By a theorem of Serre, if $R$ is a commutative artinian ring, every projective module [over $R$] is free. (The theorem states that for any commutative noetherian ring $R$ and projective module $P$ [over $R$], if $\operatorname{rank}(P) > \dim(R)$, then there exists a projective [$R$-module] $Q$ with $\operatorname{rank}(Q)=\dim(R)$ such that $P\cong R^k \oplus Q$ where $k=\operatorname{rank}(P)−\dim(R)$.)

When $R$ is a PID, this is in Lang's Algebra (Section III.7), and when $R$ is local this is a famous theorem of Kaplansky. But in spite of a reasonable effort, I can't seem to find any other reference to this theorem of Serre. Does anyone know of one? Is there any other way to show that every projective module over an artinian ring is free?

Answer 1

Let $R$ be any commutative ring whose projective modules are all free, and let $e\notin \{0,1\}$ be an idempotent of $R$.

Then $eR$ and $(1-e)R$ are both projective, hence free of some rank 1 or more, and $eR\oplus(1-e)R=R$, so that we have $R^n\cong R$ as $R$ module for some natural number $n\geq 2$. This is absurd since commutative rings have IBN.

This shows that $R$ cannot have any nontrivial idempotents.

Since an Artinian ring without nontrivial idempotents is local, you can see now the dramatic failure of Artinian rings to have the "projective implies free" property, except in the "good" local case.

Answer 2

Sorry to show up late to this party, but you were quoting my comment and somehow I missed it.

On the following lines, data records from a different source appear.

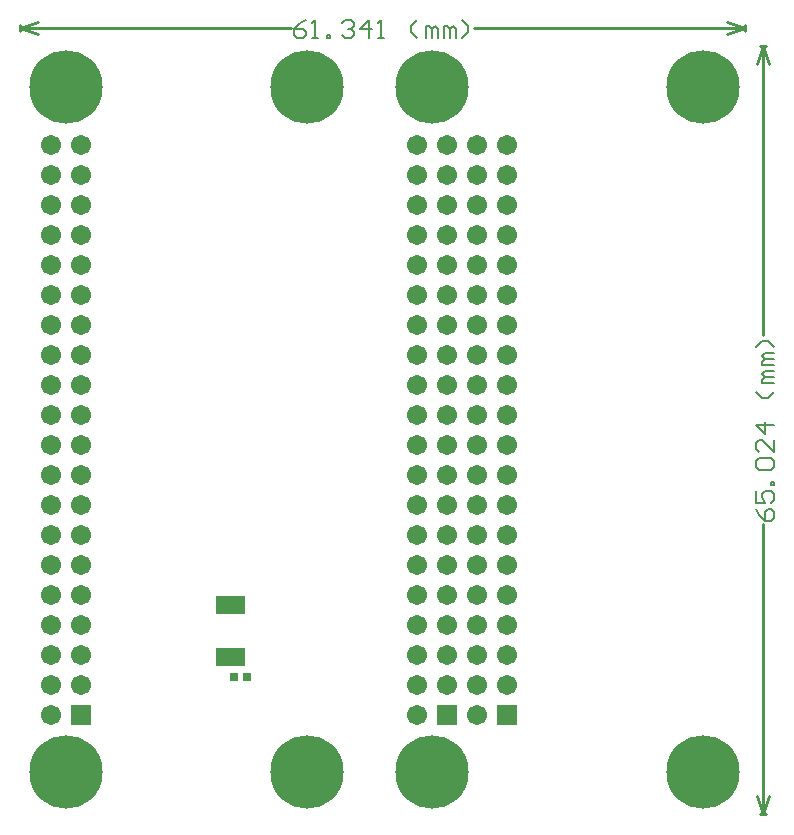
<source format=gts>
G04 Layer_Color=8388736*
%FSLAX44Y44*%
%MOMM*%
G71*
G01*
G75*
%ADD12C,0.2540*%
%ADD14C,0.1524*%
%ADD22R,0.5032X1.6032*%
%ADD23R,0.7532X0.7532*%
%ADD24C,6.2032*%
%ADD25R,1.7032X1.7032*%
%ADD26C,1.7032*%
D12*
X1687195Y1310005D02*
X1692275D01*
X1687195Y659765D02*
X1692275D01*
X1689735Y1310005D02*
X1694815Y1294765D01*
X1684655D02*
X1689735Y1310005D01*
Y659765D02*
X1694815Y675005D01*
X1684655D02*
X1689735Y659765D01*
Y1065124D02*
Y1310005D01*
Y659765D02*
Y904646D01*
X1674262Y1322705D02*
Y1327785D01*
X1060852Y1322705D02*
Y1327785D01*
X1659022Y1320165D02*
X1674262Y1325245D01*
X1659022Y1330325D02*
X1674262Y1325245D01*
X1060852D02*
X1076092Y1320165D01*
X1060852Y1325245D02*
X1076092Y1330325D01*
X1445258Y1325245D02*
X1674262D01*
X1060852D02*
X1289857D01*
D14*
X1683642Y917342D02*
X1686181Y912264D01*
X1691259Y907186D01*
X1696337D01*
X1698876Y909725D01*
Y914803D01*
X1696337Y917342D01*
X1693798D01*
X1691259Y914803D01*
Y907186D01*
X1683642Y932577D02*
Y922421D01*
X1691259D01*
X1688720Y927499D01*
Y930038D01*
X1691259Y932577D01*
X1696337D01*
X1698876Y930038D01*
Y924960D01*
X1696337Y922421D01*
X1698876Y937656D02*
X1696337D01*
Y940195D01*
X1698876D01*
Y937656D01*
X1686181Y950352D02*
X1683642Y952891D01*
Y957969D01*
X1686181Y960508D01*
X1696337D01*
X1698876Y957969D01*
Y952891D01*
X1696337Y950352D01*
X1686181D01*
X1698876Y975743D02*
Y965587D01*
X1688720Y975743D01*
X1686181D01*
X1683642Y973204D01*
Y968126D01*
X1686181Y965587D01*
X1698876Y988439D02*
X1683642D01*
X1691259Y980822D01*
Y990978D01*
X1698876Y1016370D02*
X1693798Y1011292D01*
X1688720D01*
X1683642Y1016370D01*
X1698876Y1023988D02*
X1688720D01*
Y1026527D01*
X1691259Y1029066D01*
X1698876D01*
X1691259D01*
X1688720Y1031605D01*
X1691259Y1034145D01*
X1698876D01*
Y1039223D02*
X1688720D01*
Y1041762D01*
X1691259Y1044301D01*
X1698876D01*
X1691259D01*
X1688720Y1046841D01*
X1691259Y1049380D01*
X1698876D01*
Y1054458D02*
X1693798Y1059536D01*
X1688720D01*
X1683642Y1054458D01*
X1302554Y1331339D02*
X1297475Y1328799D01*
X1292397Y1323721D01*
Y1318643D01*
X1294936Y1316104D01*
X1300015D01*
X1302554Y1318643D01*
Y1321182D01*
X1300015Y1323721D01*
X1292397D01*
X1307632Y1316104D02*
X1312711D01*
X1310171D01*
Y1331339D01*
X1307632Y1328799D01*
X1320328Y1316104D02*
Y1318643D01*
X1322867D01*
Y1316104D01*
X1320328D01*
X1333024Y1328799D02*
X1335563Y1331339D01*
X1340642D01*
X1343181Y1328799D01*
Y1326260D01*
X1340642Y1323721D01*
X1338102D01*
X1340642D01*
X1343181Y1321182D01*
Y1318643D01*
X1340642Y1316104D01*
X1335563D01*
X1333024Y1318643D01*
X1355877Y1316104D02*
Y1331339D01*
X1348259Y1323721D01*
X1358416D01*
X1363494Y1316104D02*
X1368573D01*
X1366033D01*
Y1331339D01*
X1363494Y1328799D01*
X1396503Y1316104D02*
X1391425Y1321182D01*
Y1326260D01*
X1396503Y1331339D01*
X1404121Y1316104D02*
Y1326260D01*
X1406660D01*
X1409199Y1323721D01*
Y1316104D01*
Y1323721D01*
X1411739Y1326260D01*
X1414278Y1323721D01*
Y1316104D01*
X1419356D02*
Y1326260D01*
X1421895D01*
X1424434Y1323721D01*
Y1316104D01*
Y1323721D01*
X1426974Y1326260D01*
X1429513Y1323721D01*
Y1316104D01*
X1434591D02*
X1439669Y1321182D01*
Y1326260D01*
X1434591Y1331339D01*
D22*
X1248885Y792705D02*
D03*
X1243885D02*
D03*
X1238885D02*
D03*
X1233885D02*
D03*
X1228885D02*
D03*
Y836705D02*
D03*
X1233885D02*
D03*
X1238885D02*
D03*
X1243885D02*
D03*
X1248885D02*
D03*
D23*
X1252982Y775335D02*
D03*
X1241298D02*
D03*
D24*
X1099185Y694945D02*
D03*
Y1274905D02*
D03*
X1639064Y694945D02*
D03*
Y1274905D02*
D03*
X1409065D02*
D03*
Y694945D02*
D03*
X1303784Y1274905D02*
D03*
Y694945D02*
D03*
D25*
X1111885Y743585D02*
D03*
X1421765D02*
D03*
X1472565D02*
D03*
D26*
X1086485D02*
D03*
X1111885Y768985D02*
D03*
X1086485D02*
D03*
X1111885Y794385D02*
D03*
X1086485D02*
D03*
X1111885Y819785D02*
D03*
X1086485D02*
D03*
X1111885Y845185D02*
D03*
X1086485D02*
D03*
X1111885Y870585D02*
D03*
X1086485D02*
D03*
X1111885Y895985D02*
D03*
X1086485D02*
D03*
X1111885Y921385D02*
D03*
X1086485D02*
D03*
X1111885Y946785D02*
D03*
X1086485D02*
D03*
X1111885Y972185D02*
D03*
X1086485D02*
D03*
X1111885Y997585D02*
D03*
X1086485D02*
D03*
X1111885Y1022985D02*
D03*
X1086485D02*
D03*
X1111885Y1048385D02*
D03*
X1086485D02*
D03*
X1111885Y1073785D02*
D03*
X1086485D02*
D03*
X1111885Y1099185D02*
D03*
X1086485D02*
D03*
X1111885Y1124585D02*
D03*
X1086485D02*
D03*
X1111885Y1149985D02*
D03*
X1086485D02*
D03*
X1111885Y1175385D02*
D03*
X1086485D02*
D03*
X1111885Y1200785D02*
D03*
X1086485D02*
D03*
X1111885Y1226185D02*
D03*
X1086485D02*
D03*
X1396365Y743585D02*
D03*
X1421765Y768985D02*
D03*
X1396365D02*
D03*
X1421765Y794385D02*
D03*
X1396365D02*
D03*
X1421765Y819785D02*
D03*
X1396365D02*
D03*
X1421765Y845185D02*
D03*
X1396365D02*
D03*
X1421765Y870585D02*
D03*
X1396365D02*
D03*
X1421765Y895985D02*
D03*
X1396365D02*
D03*
X1421765Y921385D02*
D03*
X1396365D02*
D03*
X1421765Y946785D02*
D03*
X1396365D02*
D03*
X1421765Y972185D02*
D03*
X1396365D02*
D03*
X1421765Y997585D02*
D03*
X1396365D02*
D03*
X1421765Y1022985D02*
D03*
X1396365D02*
D03*
X1421765Y1048385D02*
D03*
X1396365D02*
D03*
X1421765Y1073785D02*
D03*
X1396365D02*
D03*
X1421765Y1099185D02*
D03*
X1396365D02*
D03*
X1421765Y1124585D02*
D03*
X1396365D02*
D03*
X1421765Y1149985D02*
D03*
X1396365D02*
D03*
X1421765Y1175385D02*
D03*
X1396365D02*
D03*
X1421765Y1200785D02*
D03*
X1396365D02*
D03*
X1421765Y1226185D02*
D03*
X1396365D02*
D03*
X1447165Y743585D02*
D03*
X1472565Y768985D02*
D03*
X1447165D02*
D03*
X1472565Y794385D02*
D03*
X1447165D02*
D03*
X1472565Y819785D02*
D03*
X1447165D02*
D03*
X1472565Y845185D02*
D03*
X1447165D02*
D03*
X1472565Y870585D02*
D03*
X1447165D02*
D03*
X1472565Y895985D02*
D03*
X1447165D02*
D03*
X1472565Y921385D02*
D03*
X1447165D02*
D03*
X1472565Y946785D02*
D03*
X1447165D02*
D03*
X1472565Y972185D02*
D03*
X1447165D02*
D03*
X1472565Y997585D02*
D03*
X1447165D02*
D03*
X1472565Y1022985D02*
D03*
X1447165D02*
D03*
X1472565Y1048385D02*
D03*
X1447165D02*
D03*
X1472565Y1073785D02*
D03*
X1447165D02*
D03*
X1472565Y1099185D02*
D03*
X1447165D02*
D03*
X1472565Y1124585D02*
D03*
X1447165D02*
D03*
X1472565Y1149985D02*
D03*
X1447165D02*
D03*
X1472565Y1175385D02*
D03*
X1447165D02*
D03*
X1472565Y1200785D02*
D03*
X1447165D02*
D03*
X1472565Y1226185D02*
D03*
X1447165D02*
D03*
M02*

</source>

Yes, a condition was overlooked: we must presume that $P$ has constant rank, alternatively, $\operatorname{Spec}(A)$ is connected, or $A$ has no non-trivial idempotents, etc.

This result is Serre's Splitting Theorem which states that a projective $A$-module, $P$, of constant rank $r \geq d+1$ where $d=\dim(A)$ must contain a unimodular element (SST) [not to be left out: $P$ will also be cancellative under this condition (Bass's Cancellation Theorem)].

$P$ containing a unimodular element $p \in P$ is equivalent to a surjection $P \twoheadrightarrow A$, giving us kernel $Q$ (which will also be projective), and because the surjection splits we have $P \simeq A \oplus Q$. Repeat this splitting until the rank of the resulting kernel matches the dimension of $A$.

As a result, projective $A$-modules for which $\operatorname{rank}(P)=\dim(A)$ are called projective modules of top-rank.

For further reference: see T.Y. Lam's Serre's Problem on Projective Modules (esp. p.291-2)